§ EXERCISE BRIEF: Reproduce verbatim the portion of the listing below that opens with the line containing "Observation of pressure, in bar, taken" and closes with the line containing "As read: **15** km/h", both of those lines included. Leave the pictures out of your reproduction.

§ SOURCE INFORMATION:
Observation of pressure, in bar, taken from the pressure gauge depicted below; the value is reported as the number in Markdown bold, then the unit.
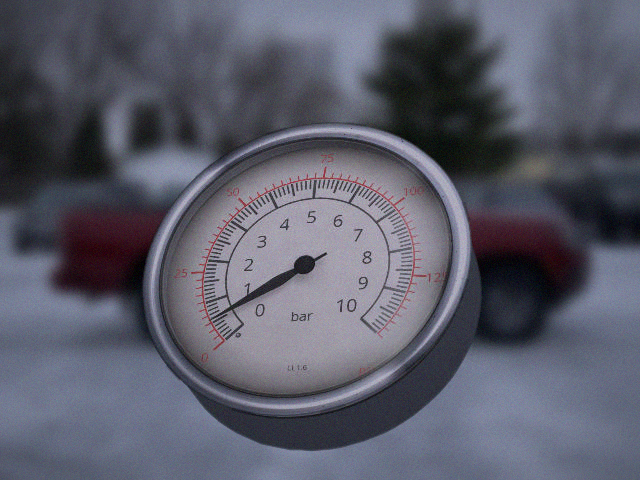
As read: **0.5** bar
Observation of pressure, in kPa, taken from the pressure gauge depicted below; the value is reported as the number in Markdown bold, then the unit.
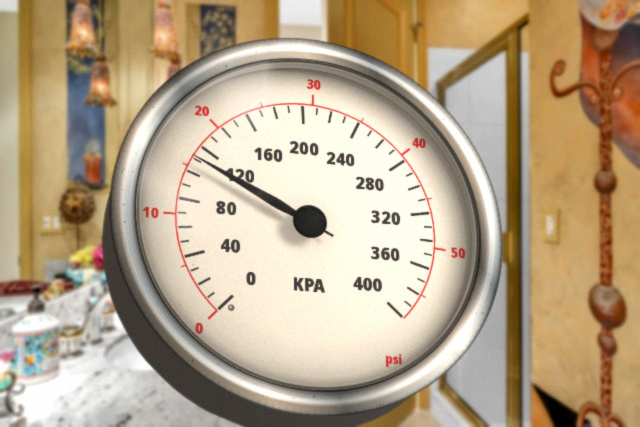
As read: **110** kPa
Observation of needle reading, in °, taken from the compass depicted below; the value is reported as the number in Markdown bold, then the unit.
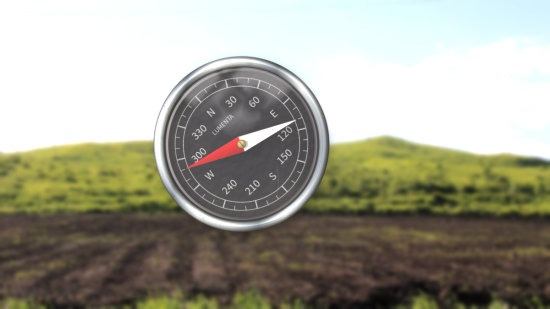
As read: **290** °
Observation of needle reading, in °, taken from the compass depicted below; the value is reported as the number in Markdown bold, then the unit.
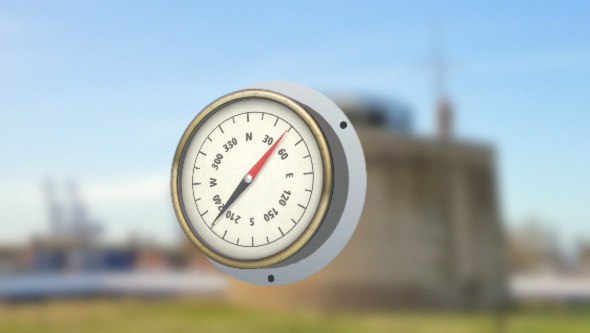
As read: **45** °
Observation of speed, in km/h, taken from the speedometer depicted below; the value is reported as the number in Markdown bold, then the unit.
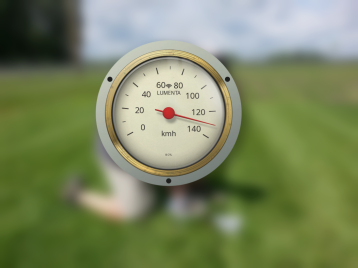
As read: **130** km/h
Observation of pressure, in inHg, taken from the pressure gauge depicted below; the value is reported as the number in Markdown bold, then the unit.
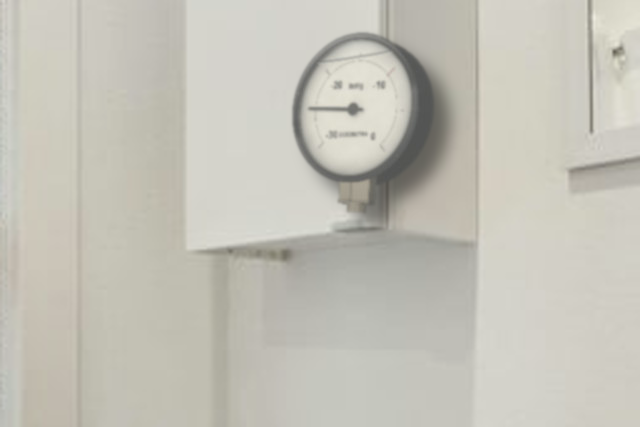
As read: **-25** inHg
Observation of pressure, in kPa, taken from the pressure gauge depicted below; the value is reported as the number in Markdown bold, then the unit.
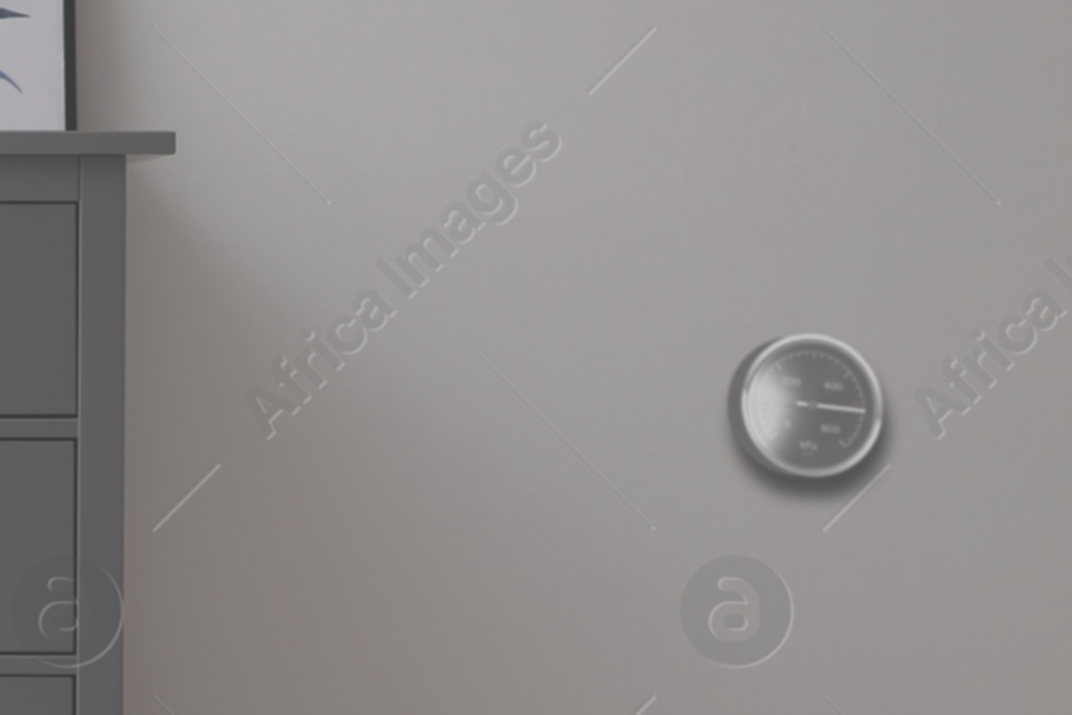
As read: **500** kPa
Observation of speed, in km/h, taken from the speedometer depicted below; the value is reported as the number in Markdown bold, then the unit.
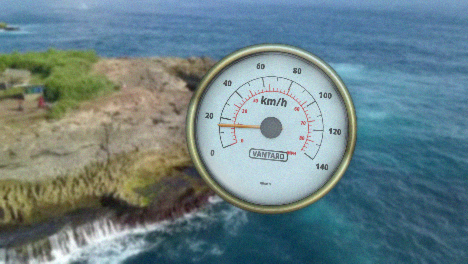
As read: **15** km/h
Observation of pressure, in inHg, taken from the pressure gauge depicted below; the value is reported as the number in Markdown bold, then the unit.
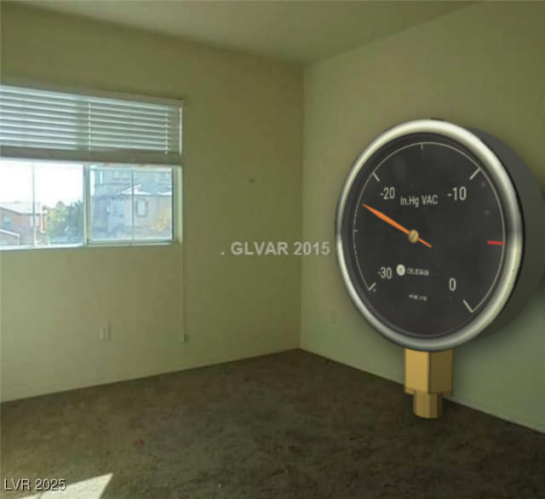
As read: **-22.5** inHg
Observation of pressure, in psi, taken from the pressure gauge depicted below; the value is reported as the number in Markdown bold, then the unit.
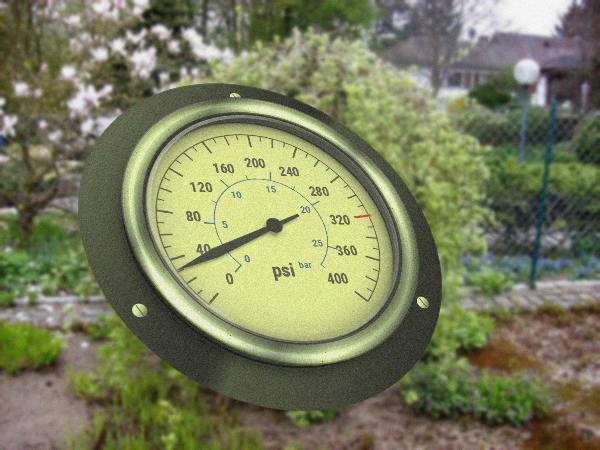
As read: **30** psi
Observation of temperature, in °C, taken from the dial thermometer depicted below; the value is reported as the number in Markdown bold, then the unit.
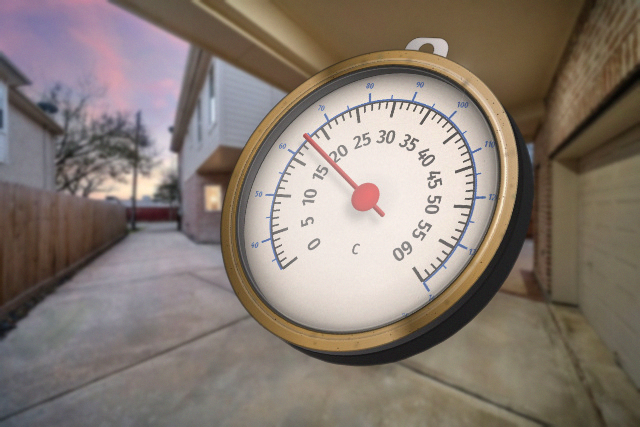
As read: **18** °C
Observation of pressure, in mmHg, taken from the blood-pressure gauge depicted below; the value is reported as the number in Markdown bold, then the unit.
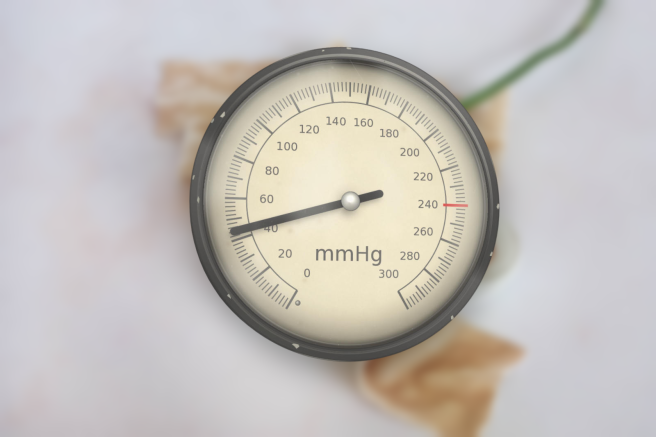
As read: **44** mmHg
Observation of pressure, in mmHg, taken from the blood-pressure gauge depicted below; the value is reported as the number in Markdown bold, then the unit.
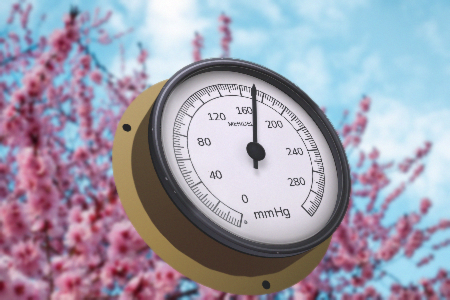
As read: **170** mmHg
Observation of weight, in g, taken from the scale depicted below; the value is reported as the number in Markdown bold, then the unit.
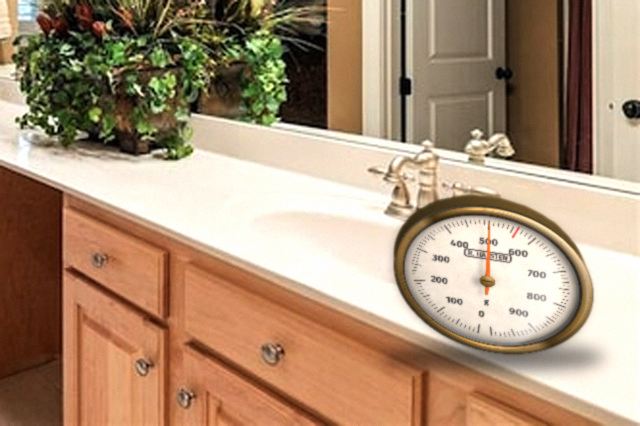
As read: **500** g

--

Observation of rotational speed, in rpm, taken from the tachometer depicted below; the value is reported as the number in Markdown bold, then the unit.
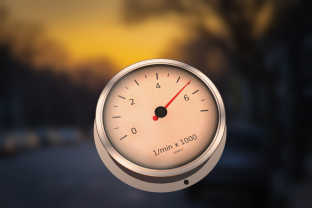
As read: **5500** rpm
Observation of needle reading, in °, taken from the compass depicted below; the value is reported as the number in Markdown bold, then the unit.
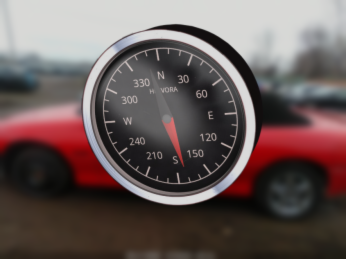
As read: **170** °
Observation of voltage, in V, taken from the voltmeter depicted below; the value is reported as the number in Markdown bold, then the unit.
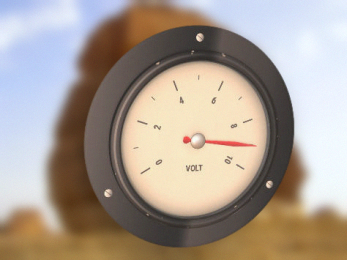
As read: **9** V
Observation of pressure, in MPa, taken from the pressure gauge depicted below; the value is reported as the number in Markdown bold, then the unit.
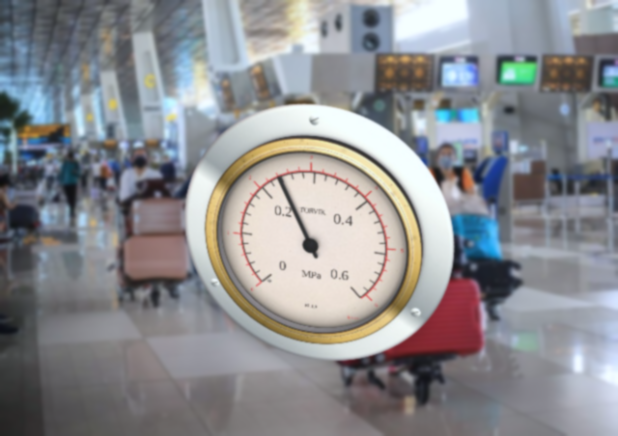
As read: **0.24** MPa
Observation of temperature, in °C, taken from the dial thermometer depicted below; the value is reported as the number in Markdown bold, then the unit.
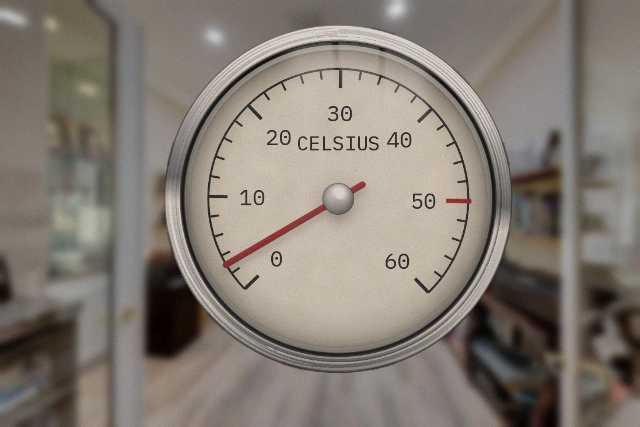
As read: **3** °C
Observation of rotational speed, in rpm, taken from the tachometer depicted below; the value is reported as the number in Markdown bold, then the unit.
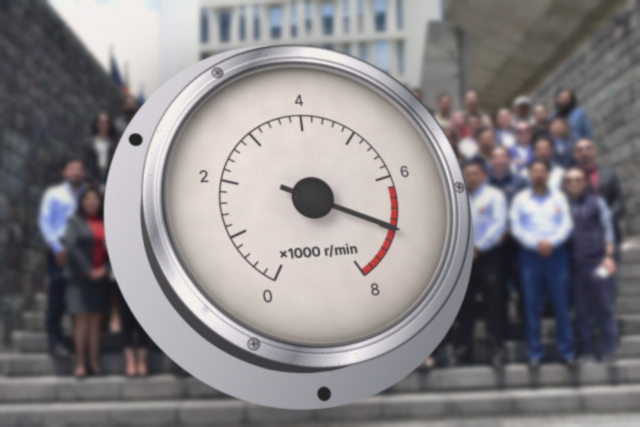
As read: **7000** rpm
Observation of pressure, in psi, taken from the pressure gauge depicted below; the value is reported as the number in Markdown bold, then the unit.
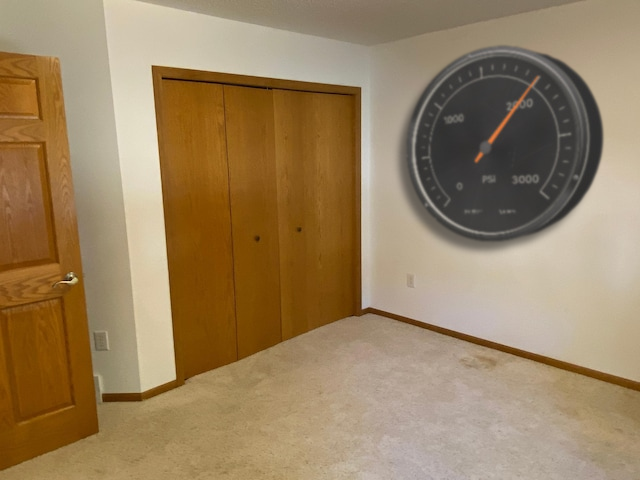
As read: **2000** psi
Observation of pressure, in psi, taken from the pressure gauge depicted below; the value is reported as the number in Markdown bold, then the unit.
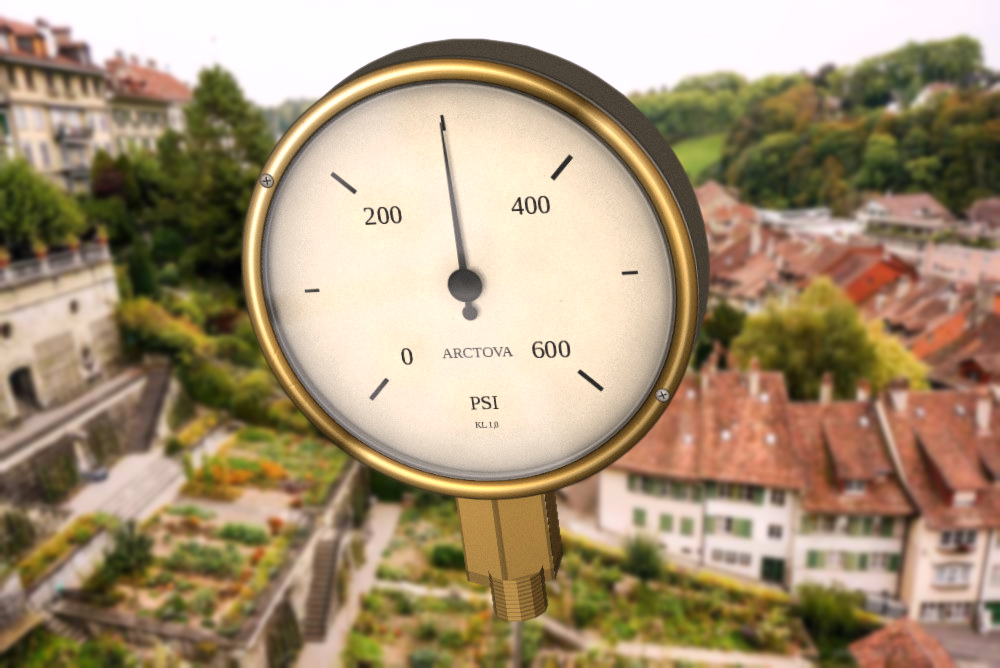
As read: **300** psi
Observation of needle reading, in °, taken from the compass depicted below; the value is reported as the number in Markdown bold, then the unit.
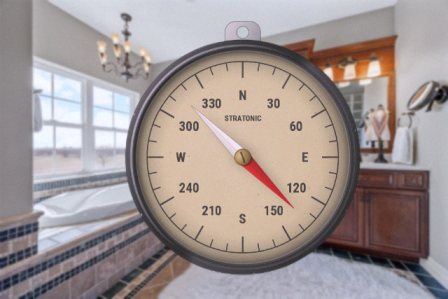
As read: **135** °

§ OUTPUT FOR THIS EXERCISE:
Observation of pressure, in bar, taken from the pressure gauge depicted below; the value is reported as the number in Markdown bold, then the unit.
As read: **0.5** bar
Observation of pressure, in kPa, taken from the pressure gauge depicted below; the value is reported as the number in Markdown bold, then the unit.
As read: **110** kPa
Observation of needle reading, in °, taken from the compass depicted below; the value is reported as the number in Markdown bold, then the unit.
As read: **290** °
Observation of needle reading, in °, taken from the compass depicted below; the value is reported as the number in Markdown bold, then the unit.
As read: **45** °
Observation of speed, in km/h, taken from the speedometer depicted below; the value is reported as the number in Markdown bold, then the unit.
As read: **130** km/h
Observation of pressure, in inHg, taken from the pressure gauge depicted below; the value is reported as the number in Markdown bold, then the unit.
As read: **-25** inHg
Observation of pressure, in kPa, taken from the pressure gauge depicted below; the value is reported as the number in Markdown bold, then the unit.
As read: **500** kPa
Observation of speed, in km/h, taken from the speedometer depicted below; the value is reported as the number in Markdown bold, then the unit.
As read: **15** km/h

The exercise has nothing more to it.